_ABOUT THIS EXERCISE_. Leave out the pictures and reproduce all of the data exactly.

_SOURCE MATERIAL_.
BEGIN

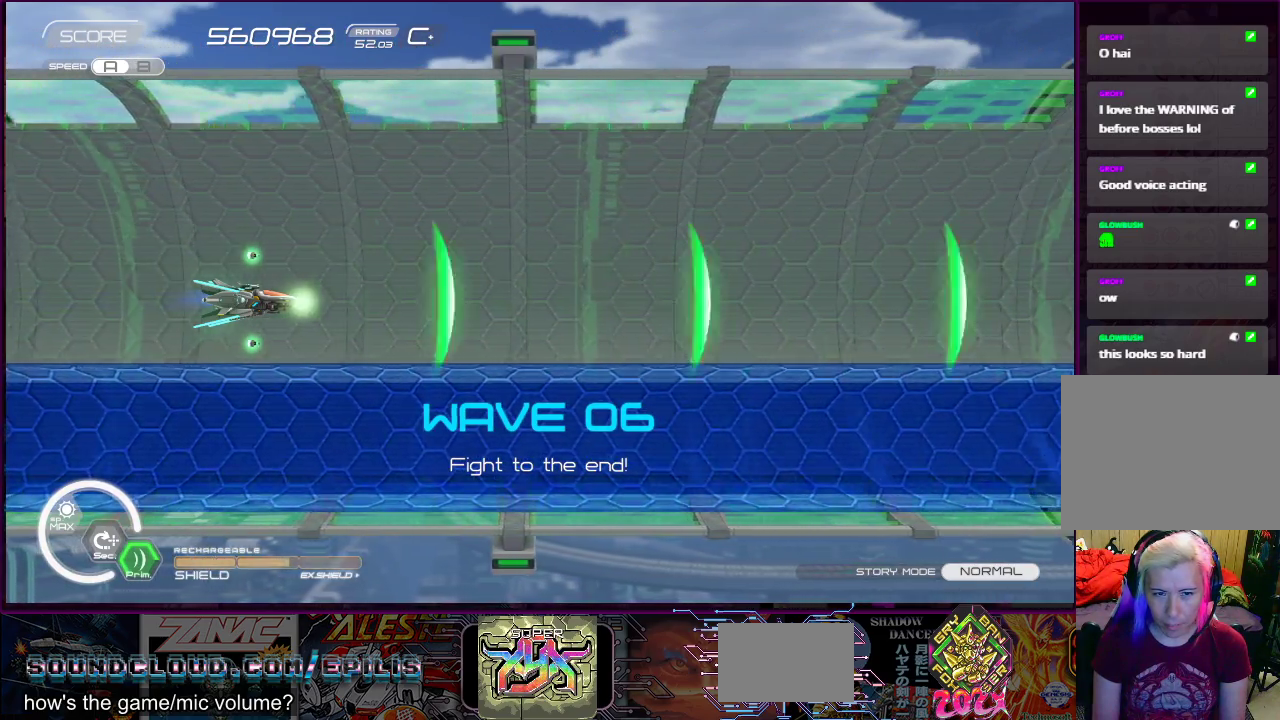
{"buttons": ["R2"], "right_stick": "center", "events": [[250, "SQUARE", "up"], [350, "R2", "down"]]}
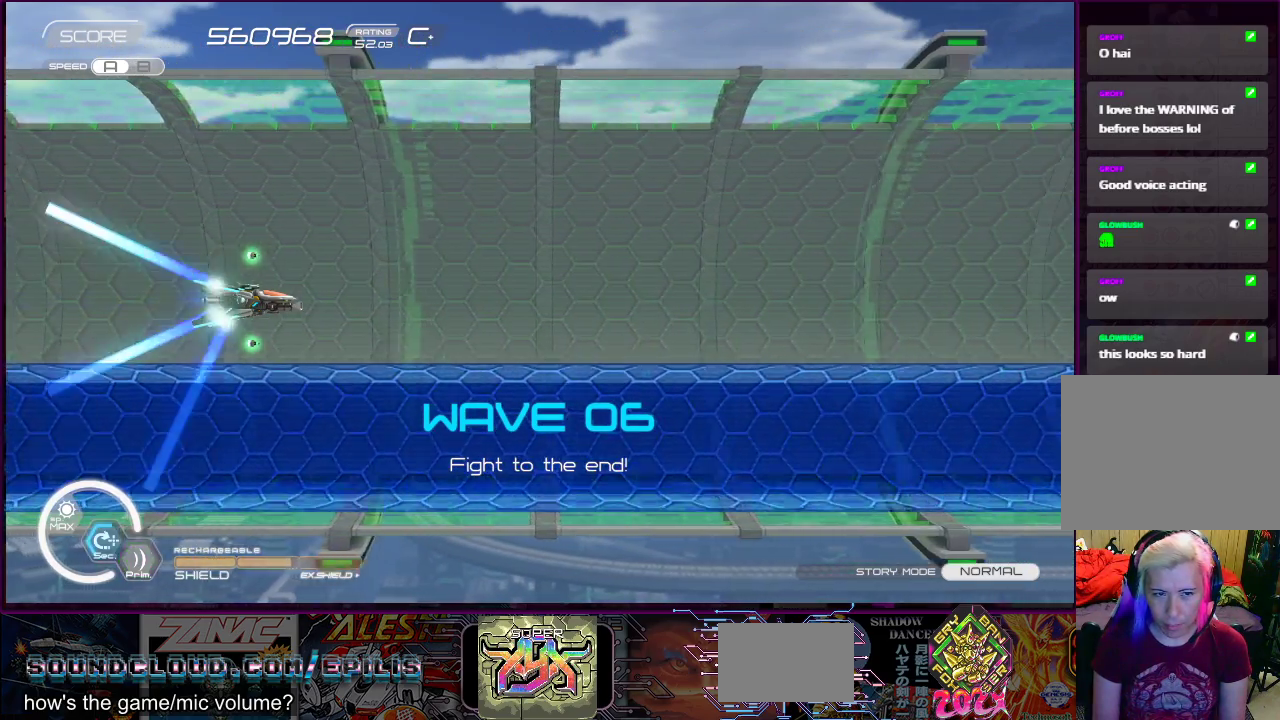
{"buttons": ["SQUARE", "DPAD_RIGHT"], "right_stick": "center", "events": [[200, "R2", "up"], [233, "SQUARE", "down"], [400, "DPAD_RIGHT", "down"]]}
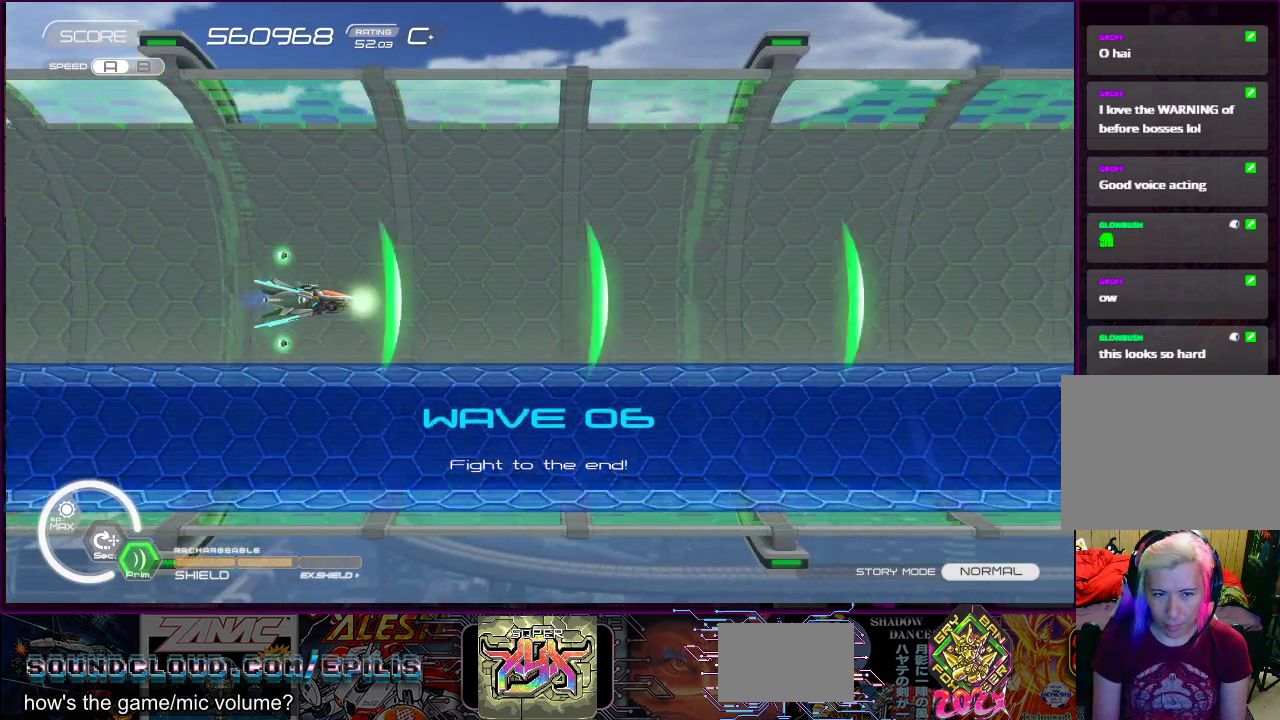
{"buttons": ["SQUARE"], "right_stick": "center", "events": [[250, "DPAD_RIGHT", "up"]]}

END

_YOUR RESPONSE_.
{"buttons": ["R2"], "right_stick": "center", "events": [[250, "SQUARE", "up"], [350, "R2", "down"]]}
{"buttons": ["SQUARE", "DPAD_RIGHT"], "right_stick": "center", "events": [[200, "R2", "up"], [233, "SQUARE", "down"], [400, "DPAD_RIGHT", "down"]]}
{"buttons": ["SQUARE"], "right_stick": "center", "events": [[250, "DPAD_RIGHT", "up"]]}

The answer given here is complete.